Sitting on a wall behind those searchlights, far enough away from the fighting to feel reasonably safe, and after a short but restorative nap, time for reflection was possible, aided by bread, cured ham and a bottle of wine, interrupted only occasionally by the distant blast of a grenade. Vince had taken his party back to the hostel to eat and sleep, while Florencia had gone to her own home to clean up and acquire a change of clothes more suitable for the counter-revolution.

There had been no end to the desire of the various factions to show their colours, usually huge flags on trucks full of armed men roaring around the city to no seeming purpose, which did lead Cal to wonder if the present alliance would hold. The mistrust was not hidden; it was out in the open whenever the various groupings came across each other viz. those Asturian miners.

‘Florencia told me I would find you here.’

It took a moment to realise he was being addressed, and another to turn from English thoughts to spoken French, but no time at all to recognise the voice. Almost immediately Juan Luis Laporta was sitting beside him, looking right ahead at the starkly illuminated Ritz Hotel, this as an explosion erupted.

‘It is like a film, no? Eisenstein.’

‘Does the hero die or survive?’ Cal replied, while he wondered at the reason for the visit. The anarchist leader was an important person and should surely be busy, too occupied certainly for an evening stroll and a leisurely chat.

‘There are heroes dying all over Spain, my friend, but more are still living.’

The appellation was interesting; even if the relationship throughout the day had moved from downright abrasive to a degree of mutual respect and cooperation, it had certainly never been friendly. Tempted to push as to why it should be so now, Cal nevertheless hesitated, and asked how matters were progressing elsewhere in the country, only to be given a taste of how confused was the whole situation.

Seville was very much in the hands of the insurgents, the whole of Morocco too, with, it was reported, a quick bullet for any officers who hinted that they might stay loyal to the Republic. Burgos and Valladolid had declared for the uprising — not surprising given the old heartlands of Castile and Leon had always been rightist in their politics — while the central Pyrenean foothills were a stronghold of the deeply religious and conservative Carlist movement and thus natural allies to the generals.

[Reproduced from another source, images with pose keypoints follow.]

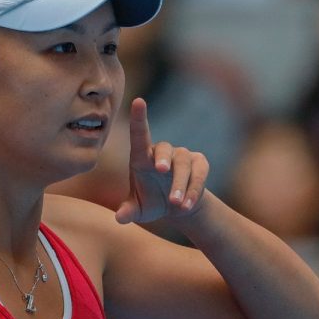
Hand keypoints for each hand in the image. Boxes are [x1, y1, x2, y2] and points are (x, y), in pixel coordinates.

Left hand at [115, 98, 209, 223]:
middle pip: (164, 149)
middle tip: (160, 170)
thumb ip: (128, 212)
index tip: (138, 100)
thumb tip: (119, 218)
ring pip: (183, 164)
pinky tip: (187, 205)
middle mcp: (162, 152)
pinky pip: (199, 173)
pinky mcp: (200, 164)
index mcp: (142, 157)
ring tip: (176, 204)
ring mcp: (182, 156)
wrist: (177, 207)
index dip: (138, 117)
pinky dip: (193, 190)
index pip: (139, 134)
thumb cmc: (151, 202)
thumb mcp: (139, 210)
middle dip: (163, 158)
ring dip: (180, 184)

Elsewhere it was confusion, with no way of knowing whose side anyone in authority was on; before them the Civil Guard were supporting the workers, elsewhere they were in the opposite camp, the Assault Guards the same. Some regional authorities were still refusing to arm the workers, too fearful to give guns to those they trusted just as little as they trusted the army, while in separatist regions like the Basque country, support for the Republic was more an opportunistic grab at regional autonomy than driven by conviction.

Worryingly, the insurgents seemingly held the major military port of Cadiz and the narrows at Gibraltar, though Valencia was an unknown quantity. Most of the navy was loyal — the lower deck had been very organised — yet there existed ships where the officers had prevailed, and it was suspected such vessels would be heading for the Straits to help the Army of Africa get troops and heavy equipment to the mainland.

A depressing rumour was circulating that two large German warships were also actively screening such a crossing from interference, which removed the doubt — if there ever had been any — that this was a fascist coup welcomed in both Berlin and Rome, who had already, it was fairly obvious, supplied weapons like rifles and machine guns.

Unclear was what the democracies would do in response, for neither France nor Britain would be happy to see Spain go into the dictators’ camp, the latter especially, with the route to India to protect. Yet just as telling was the fact that there was no mention of the Royal Navy in what Laporta was telling him; a mere gesture from the fleet based at Gibraltar and Valletta, which included several battleships, would send those two German warships packing.